Plugging this in the summation formula, we get:
\[S_n = \sum_{i=1}^{n} a_i = (\frac{a_n - a_1}{d} + 1) \cdot \frac{1}{2} \cdot (a_1 + a_n) \]
That’s a fairly complex equation and I wouldn’t want the computer to work it out every time. So let’s make its job easier and work it out ourselves. Eventually, we’ll come up with the following equation:
\[\frac{a_n^2 - a_1^2 + a_1 \cdot d + a_n \cdot d}{2 \cdot d} \]
There is however, one more problem - we don’t know what \(a_n\) can be for really large values of \(n\). For trivial numbers like 3 or 5, sure it’s easy. You can probably do the math in your head. But what about those random prime numbers in the millions or billions. That won’t be as easy. Therefore, for a given number, we need a formula to calculate the multiple that is closest to \(n\) while also being \(\leq n\).

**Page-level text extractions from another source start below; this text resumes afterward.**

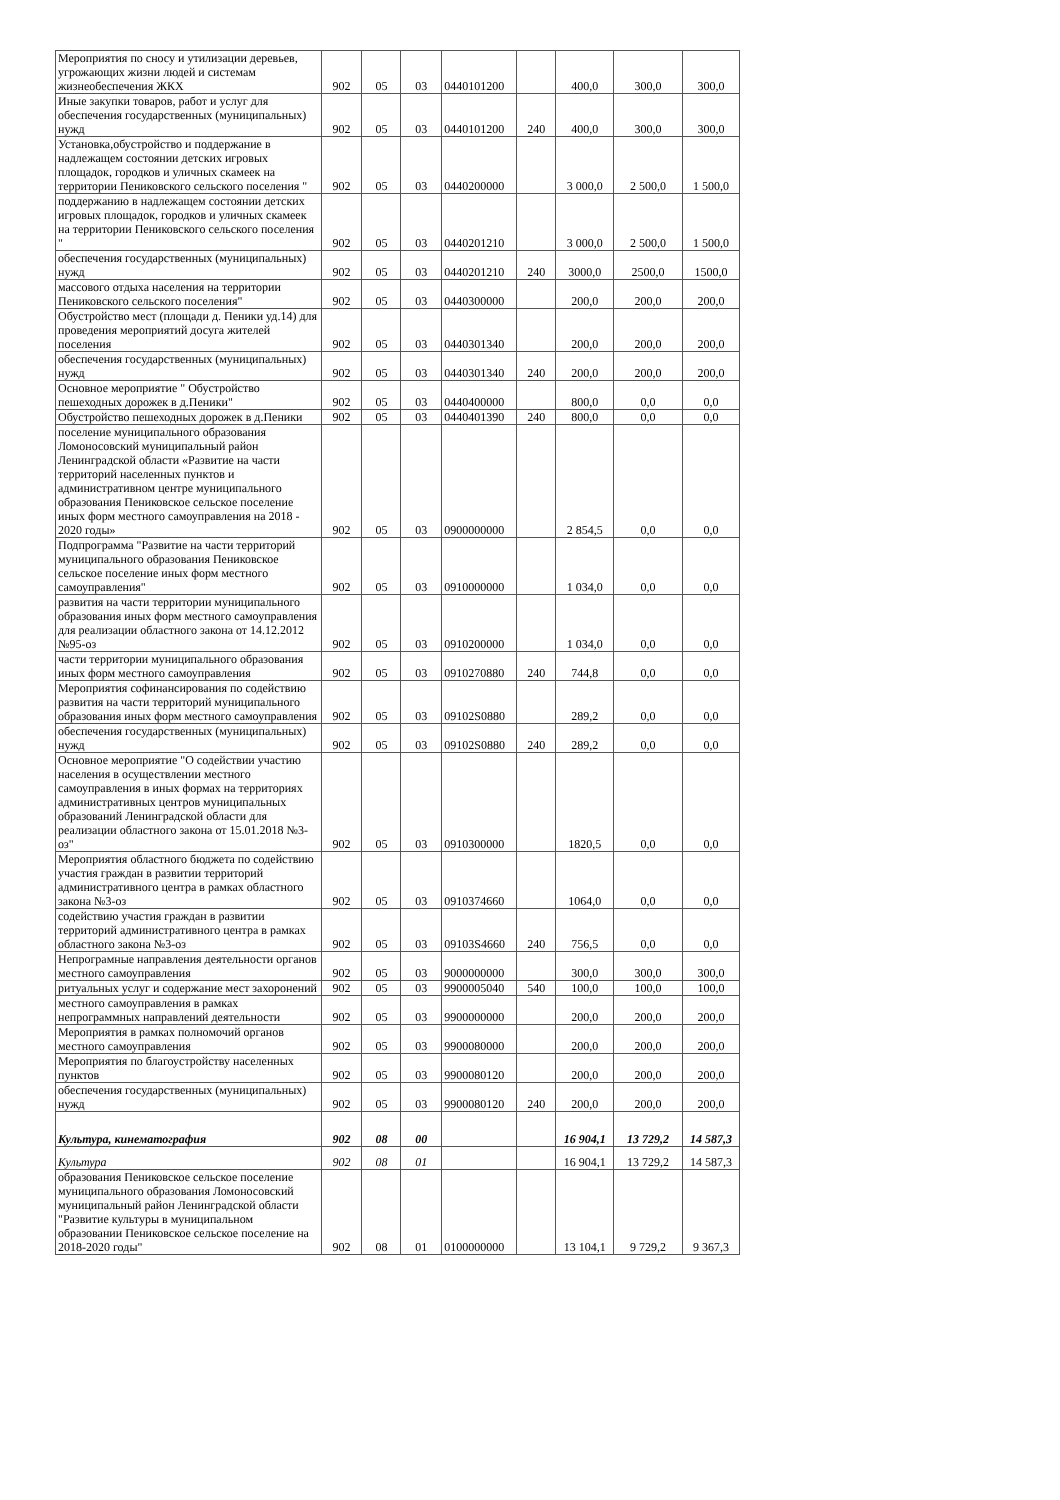| Мероприятия по сносу и утилизации деревьев, угрожающих жизни людей и системам жизнеобеспечения ЖКХ | 902 | 05 | 03 | 0440101200 | | 400,0 | 300,0 | 300,0 |
| Иные закупки товаров, работ и услуг для обеспечения государственных (муниципальных) нужд | 902 | 05 | 03 | 0440101200 | 240 | 400,0 | 300,0 | 300,0 |
| Установка,обустройство и поддержание в надлежащем состоянии детских игровых площадок, городков и уличных скамеек на территории Пениковского сельского поселения " | 902 | 05 | 03 | 0440200000 | | 3 000,0 | 2 500,0 | 1 500,0 |
| поддержанию в надлежащем состоянии детских игровых площадок, городков и уличных скамеек на территории Пениковского сельского поселения " | 902 | 05 | 03 | 0440201210 | | 3 000,0 | 2 500,0 | 1 500,0 |
| обеспечения государственных (муниципальных) нужд | 902 | 05 | 03 | 0440201210 | 240 | 3000,0 | 2500,0 | 1500,0 |
| массового отдыха населения на территории Пениковского сельского поселения" | 902 | 05 | 03 | 0440300000 | | 200,0 | 200,0 | 200,0 |
| Обустройство мест (площади д. Пеники уд.14) для проведения мероприятий досуга жителей поселения | 902 | 05 | 03 | 0440301340 | | 200,0 | 200,0 | 200,0 |
| обеспечения государственных (муниципальных) нужд | 902 | 05 | 03 | 0440301340 | 240 | 200,0 | 200,0 | 200,0 |
| Основное мероприятие " Обустройство пешеходных дорожек в д.Пеники" | 902 | 05 | 03 | 0440400000 | | 800,0 | 0,0 | 0,0 |
| Обустройство пешеходных дорожек в д.Пеники | 902 | 05 | 03 | 0440401390 | 240 | 800,0 | 0,0 | 0,0 |
| поселение муниципального образования Ломоносовский муниципальный район Ленинградской области «Развитие на части территорий населенных пунктов и административном центре муниципального образования Пениковское сельское поселение иных форм местного самоуправления на 2018 - 2020 годы» | 902 | 05 | 03 | 0900000000 | | 2 854,5 | 0,0 | 0,0 |
| Подпрограмма "Развитие на части территорий муниципального образования Пениковское сельское поселение иных форм местного самоуправления" | 902 | 05 | 03 | 0910000000 | | 1 034,0 | 0,0 | 0,0 |
| развития на части территории муниципального образования иных форм местного самоуправления для реализации областного закона от 14.12.2012 №95-оз | 902 | 05 | 03 | 0910200000 | | 1 034,0 | 0,0 | 0,0 |
| части территории муниципального образования иных форм местного самоуправления | 902 | 05 | 03 | 0910270880 | 240 | 744,8 | 0,0 | 0,0 |
| Мероприятия софинансирования по содействию развития на части территорий муниципального образования иных форм местного самоуправления | 902 | 05 | 03 | 09102S0880 | | 289,2 | 0,0 | 0,0 |
| обеспечения государственных (муниципальных) нужд | 902 | 05 | 03 | 09102S0880 | 240 | 289,2 | 0,0 | 0,0 |
| Основное мероприятие "О содействии участию населения в осуществлении местного самоуправления в иных формах на территориях административных центров муниципальных образований Ленинградской области для реализации областного закона от 15.01.2018 №3-оз" | 902 | 05 | 03 | 0910300000 | | 1820,5 | 0,0 | 0,0 |
| Мероприятия областного бюджета по содействию участия граждан в развитии территорий административного центра в рамках областного закона №3-оз | 902 | 05 | 03 | 0910374660 | | 1064,0 | 0,0 | 0,0 |
| содействию участия граждан в развитии территорий административного центра в рамках областного закона №3-оз | 902 | 05 | 03 | 09103S4660 | 240 | 756,5 | 0,0 | 0,0 |
| Непрограмные направления деятельности органов местного самоуправления | 902 | 05 | 03 | 9000000000 | | 300,0 | 300,0 | 300,0 |
| ритуальных услуг и содержание мест захоронений | 902 | 05 | 03 | 9900005040 | 540 | 100,0 | 100,0 | 100,0 |
| местного самоуправления в рамках непрограммных направлений деятельности | 902 | 05 | 03 | 9900000000 | | 200,0 | 200,0 | 200,0 |
| Мероприятия в рамках полномочий органов местного самоуправления | 902 | 05 | 03 | 9900080000 | | 200,0 | 200,0 | 200,0 |
| Мероприятия по благоустройству населенных пунктов | 902 | 05 | 03 | 9900080120 | | 200,0 | 200,0 | 200,0 |
| обеспечения государственных (муниципальных) нужд | 902 | 05 | 03 | 9900080120 | 240 | 200,0 | 200,0 | 200,0 |
| Культура, кинематография | 902 | 08 | 00 | | | 16 904,1 | 13 729,2 | 14 587,3 |
| Культура | 902 | 08 | 01 | | | 16 904,1 | 13 729,2 | 14 587,3 |
| образования Пениковское сельское поселение муниципального образования Ломоносовский муниципальный район Ленинградской области "Развитие культуры в муниципальном образовании Пениковское сельское поселение на 2018-2020 годы" | 902 | 08 | 01 | 0100000000 | | 13 104,1 | 9 729,2 | 9 367,3 |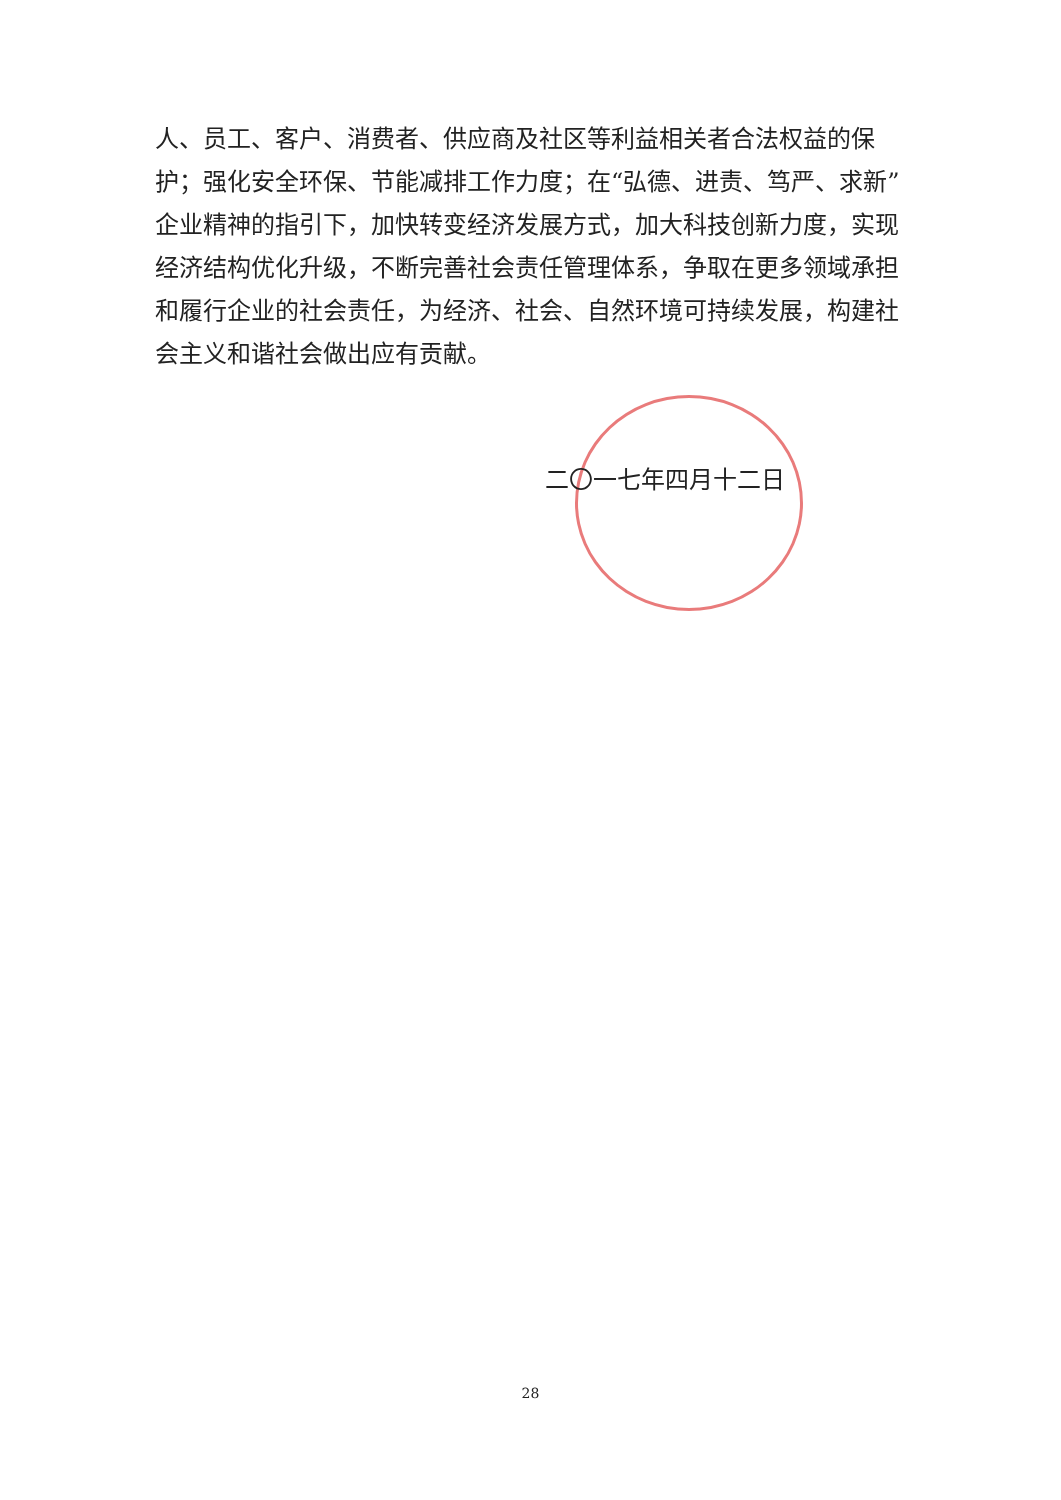人、员工、客户、消费者、供应商及社区等利益相关者合法权益的保护；强化安全环保、节能减排工作力度；在“弘德、进责、笃严、求新”企业精神的指引下，加快转变经济发展方式，加大科技创新力度，实现经济结构优化升级，不断完善社会责任管理体系，争取在更多领域承担和履行企业的社会责任，为经济、社会、自然环境可持续发展，构建社会主义和谐社会做出应有贡献。
二〇一七年四月十二日
28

We can determine this by performing an integer division of \(n\) by the number (to yield the quotient), followed by multiplying the quotient with the number again. This will give us what we want. Therefore,
\[a_n = (n // d) \cdot d\]
(Here, // represents integer division)
Now, I could plug this value into the equation that we worked out above, but that will make things look a little messy. Since we have the equations we need, let us have dedicated functions to calculate them on the fly.
def calculate_closest_multiple_below_n(n, d):
return (n // d) * d
def calculate_sum_of_series(a1, an, d):
return (an**2 - a1**2 + a1*d + an*d) // (2 * d)
a_n3 = calculate_closest_multiple_below_n(999, 3)
a_n5 = calculate_closest_multiple_below_n(999, 5)
a_n15 = calculate_closest_multiple_below_n(999, 15)
sum_3 = calculate_sum_of_series(3, a_n3, 3)
sum_5 = calculate_sum_of_series(5, a_n5, 5)
sum_15 = calculate_sum_of_series(15, a_n15, 15)
# When adding up the multiples of 3 and 5, we count some of the numbers twice because they are common multiples of both 3 and 5.
# These numbers (15, 30, 45...) are the multiples of 15.
# So we have to subtract the summation of multiples of 15 to get the correct answer.
print(sum_3 + sum_5 - sum_15)
And would you look at that? O(n) reduced to O(1). Don’t you love to see it?